====== TEXTO PROPORCIONADO ======

Esta situación implica un formidable desafío. Justamente al prepararnos a la celebración del bicentenario de nuestra Patria debemos hacer un discernimiento profundo de cuanto surge y de cuanto se marchita, de cuanto es signo de salud o de enfermedad, de lo que se quiere alterar o defender, de cuanto se propone y es flor de un día, y de lo que echa raíces y se fortalece. Hay que hacerlo desde nuestro valioso patrimonio cultural, con la madurez de quienes saben lo que buscan y quieren. Hay que hacer este discernimiento con personalidad, en diálogo con quienes intentan globalizar sus proyectos y cosmovisiones, pero sin permitir que nos colonicen ni avasallen, y con la dignidad y la gratitud propias de un pueblo que tiene conciencia de los dones recibidos de Dios.
En esta celebración, que es ante todo una Acción de Gracias, no quisiera referirme a los debates más recientes en el ámbito de valores esenciales, que requieren un replanteamiento que conjugue adecuadamente la justicia, el amor y la sabiduría.
Quisiera proponerles que nuestro Te Deum esté centrado en la gratitud por los grandes dones de Dios que iluminan nuestro presente y que darán aliento, vida, verdad y felicidad al futuro.
Un pueblo sabio e inteligente
Recurramos para ello al texto que escuchamos en la primera lectura. En tiempos antiguos el pueblo de Israel recibió un extraordinario patrimonio espiritual. Moisés tenía plena conciencia de la dignidad de su pueblo: de la alianza que había sellado el Señor con ellos y de los valores que lo distinguían entre todos los pueblos de la región.
Lo emocionaba pensar que ninguna otra nación tenía a su Dios tan cerca cuando lo invocaba. Por eso, exhorta al pueblo a escuchar los mandatos y decretos del Señor, sin añadir ni suprimir nada. Les pide que los pongan por obra, porque ellos son su sabiduría y su inteligencia a los ojos de los pueblos, que dirán de ellos: “Esta gran nación es un pueblo sabio e inteligente”, como ningún otro, ya que no hay mandatos y decretos tan justos como los mandamientos que les dio el Señor.

====== ÍTEMS PROPORCIONADOS ======

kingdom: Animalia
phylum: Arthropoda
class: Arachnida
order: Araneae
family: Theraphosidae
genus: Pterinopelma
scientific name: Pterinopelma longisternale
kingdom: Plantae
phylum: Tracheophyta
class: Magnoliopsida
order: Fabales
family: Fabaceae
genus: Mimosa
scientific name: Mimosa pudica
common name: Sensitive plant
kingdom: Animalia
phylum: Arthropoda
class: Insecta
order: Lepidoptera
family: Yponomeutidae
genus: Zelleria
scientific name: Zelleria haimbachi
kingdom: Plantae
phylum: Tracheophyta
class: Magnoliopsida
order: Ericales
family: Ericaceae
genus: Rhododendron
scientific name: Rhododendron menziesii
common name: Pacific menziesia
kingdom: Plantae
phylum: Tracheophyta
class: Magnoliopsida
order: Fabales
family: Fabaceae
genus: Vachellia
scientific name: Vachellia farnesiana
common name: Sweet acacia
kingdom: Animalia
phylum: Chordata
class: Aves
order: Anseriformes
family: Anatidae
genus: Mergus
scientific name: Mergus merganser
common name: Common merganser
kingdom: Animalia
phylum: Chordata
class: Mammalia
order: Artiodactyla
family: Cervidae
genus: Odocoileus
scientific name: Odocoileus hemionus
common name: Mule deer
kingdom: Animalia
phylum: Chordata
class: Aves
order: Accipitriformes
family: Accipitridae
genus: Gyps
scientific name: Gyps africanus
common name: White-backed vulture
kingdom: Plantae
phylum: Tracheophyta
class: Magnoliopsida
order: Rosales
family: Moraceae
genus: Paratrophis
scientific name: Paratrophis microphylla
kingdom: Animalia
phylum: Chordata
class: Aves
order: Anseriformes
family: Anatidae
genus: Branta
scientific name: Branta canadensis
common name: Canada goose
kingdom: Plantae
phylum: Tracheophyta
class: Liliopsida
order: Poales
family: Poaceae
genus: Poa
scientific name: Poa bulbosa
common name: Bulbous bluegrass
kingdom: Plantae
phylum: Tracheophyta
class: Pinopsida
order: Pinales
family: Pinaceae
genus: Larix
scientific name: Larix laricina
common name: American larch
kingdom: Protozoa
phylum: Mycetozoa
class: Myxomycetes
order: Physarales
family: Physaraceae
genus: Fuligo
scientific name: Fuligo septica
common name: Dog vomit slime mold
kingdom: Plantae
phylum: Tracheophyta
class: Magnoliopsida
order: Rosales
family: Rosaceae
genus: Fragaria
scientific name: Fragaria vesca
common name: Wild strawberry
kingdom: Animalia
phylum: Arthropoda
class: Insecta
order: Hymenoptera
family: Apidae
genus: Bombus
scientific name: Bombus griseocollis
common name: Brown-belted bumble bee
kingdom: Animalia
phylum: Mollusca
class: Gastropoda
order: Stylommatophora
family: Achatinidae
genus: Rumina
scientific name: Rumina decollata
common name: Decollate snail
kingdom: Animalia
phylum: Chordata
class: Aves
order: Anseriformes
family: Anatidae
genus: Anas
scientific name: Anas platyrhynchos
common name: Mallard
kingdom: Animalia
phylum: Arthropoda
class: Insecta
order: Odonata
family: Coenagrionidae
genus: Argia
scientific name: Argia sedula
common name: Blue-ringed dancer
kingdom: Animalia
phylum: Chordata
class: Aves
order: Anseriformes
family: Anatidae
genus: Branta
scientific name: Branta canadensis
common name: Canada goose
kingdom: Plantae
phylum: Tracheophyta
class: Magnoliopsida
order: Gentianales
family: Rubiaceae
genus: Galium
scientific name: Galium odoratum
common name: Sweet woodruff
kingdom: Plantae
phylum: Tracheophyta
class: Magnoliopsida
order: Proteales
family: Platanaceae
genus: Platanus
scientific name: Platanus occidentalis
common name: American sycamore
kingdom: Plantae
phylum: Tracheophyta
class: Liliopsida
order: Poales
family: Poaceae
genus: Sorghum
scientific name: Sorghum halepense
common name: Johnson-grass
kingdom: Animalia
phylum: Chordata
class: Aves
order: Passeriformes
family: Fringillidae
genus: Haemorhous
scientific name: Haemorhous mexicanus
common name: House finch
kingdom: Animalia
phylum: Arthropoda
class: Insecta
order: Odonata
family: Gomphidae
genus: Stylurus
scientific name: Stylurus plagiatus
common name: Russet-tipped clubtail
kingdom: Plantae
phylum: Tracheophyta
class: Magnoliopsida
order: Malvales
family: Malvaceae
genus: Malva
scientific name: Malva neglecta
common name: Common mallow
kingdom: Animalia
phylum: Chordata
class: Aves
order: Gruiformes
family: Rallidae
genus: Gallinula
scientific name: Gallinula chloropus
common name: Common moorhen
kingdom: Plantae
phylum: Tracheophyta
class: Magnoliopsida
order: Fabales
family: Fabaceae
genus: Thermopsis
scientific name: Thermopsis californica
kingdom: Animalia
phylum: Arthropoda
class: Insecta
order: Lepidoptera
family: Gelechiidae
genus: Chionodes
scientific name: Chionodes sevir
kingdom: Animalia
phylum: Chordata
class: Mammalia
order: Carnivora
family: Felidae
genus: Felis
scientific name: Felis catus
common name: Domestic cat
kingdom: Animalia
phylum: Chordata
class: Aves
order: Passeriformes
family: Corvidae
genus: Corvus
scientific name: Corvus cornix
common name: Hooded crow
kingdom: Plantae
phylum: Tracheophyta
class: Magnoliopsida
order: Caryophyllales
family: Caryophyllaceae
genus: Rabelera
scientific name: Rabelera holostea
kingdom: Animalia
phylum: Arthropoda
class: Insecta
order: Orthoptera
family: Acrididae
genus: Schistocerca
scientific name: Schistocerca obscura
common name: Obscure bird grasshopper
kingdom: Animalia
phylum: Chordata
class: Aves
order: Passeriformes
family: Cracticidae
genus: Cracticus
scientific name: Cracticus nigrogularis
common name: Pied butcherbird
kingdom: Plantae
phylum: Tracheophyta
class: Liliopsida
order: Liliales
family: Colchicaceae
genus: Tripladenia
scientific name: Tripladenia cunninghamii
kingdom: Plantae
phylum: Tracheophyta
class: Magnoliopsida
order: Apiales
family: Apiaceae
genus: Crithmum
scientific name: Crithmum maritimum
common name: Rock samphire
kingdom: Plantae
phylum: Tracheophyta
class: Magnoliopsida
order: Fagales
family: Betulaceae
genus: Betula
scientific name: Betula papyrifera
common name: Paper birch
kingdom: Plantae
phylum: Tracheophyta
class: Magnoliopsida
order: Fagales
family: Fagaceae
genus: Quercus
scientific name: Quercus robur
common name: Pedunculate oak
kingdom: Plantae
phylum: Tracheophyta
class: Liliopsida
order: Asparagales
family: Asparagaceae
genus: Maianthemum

======

__EJERCICIO 1__.
Según el texto sobre el Te Deum del bicentenario, ¿en qué se propone centrar ese Te Deum?
__EJERCICIO 2__.
Retome el texto sobre el Te Deum del bicentenario a partir de su última oración.
Los ítems no guardan relación alguna con el texto.

__RESPUESTA 1__.
En la gratitud por los grandes dones de Dios que iluminan el presente y que darán aliento, vida, verdad y felicidad al futuro.

__RESPUESTA 2__.
En efecto, no hay un patrimonio espiritual más grande y vivificante, que la revelación viva que un pueblo puede recibir acerca del mismo Dios, y de las relaciones entre sus ciudadanos, que se basan en Él. Es la razón primera de nuestra oración agradecida.
El primer mandamiento
Entre esos mandatos y decretos, el más importante y el que da consistencia a todos los demás, es el amor a Dios. Fue el primer tema del diálogo que escuchamos entre Jesucristo y el experto en las Escrituras. “Amarás al Señor, tu Dios, con todo tu corazón, con toda tu alma y con toda tu mente.” Es el mandamiento que llegó como Buena Noticia a nuestras tierras y que da sentido a la cultura de la inmensa mayoría de los chilenos.
Moisés pudo proponérselo a los israelitas, porque todos ellos habían experimentado el amor y la predilección de Dios, cuando los sacó de la esclavitud de Egipto; los guió como un Pastor por el desierto, los proveyó de agua y de alimento durante la larga travesía, y puso en su campamento la tienda de la reunión para peregrinar con ellos. Así comprendieron la acción legisladora de Dios, que les entregó sus mandamientos en el Sinaí para que vivieran y fueran felices; como también la acción reconciliadora de Dios, que fue a la vez perdón y cercanía paterna.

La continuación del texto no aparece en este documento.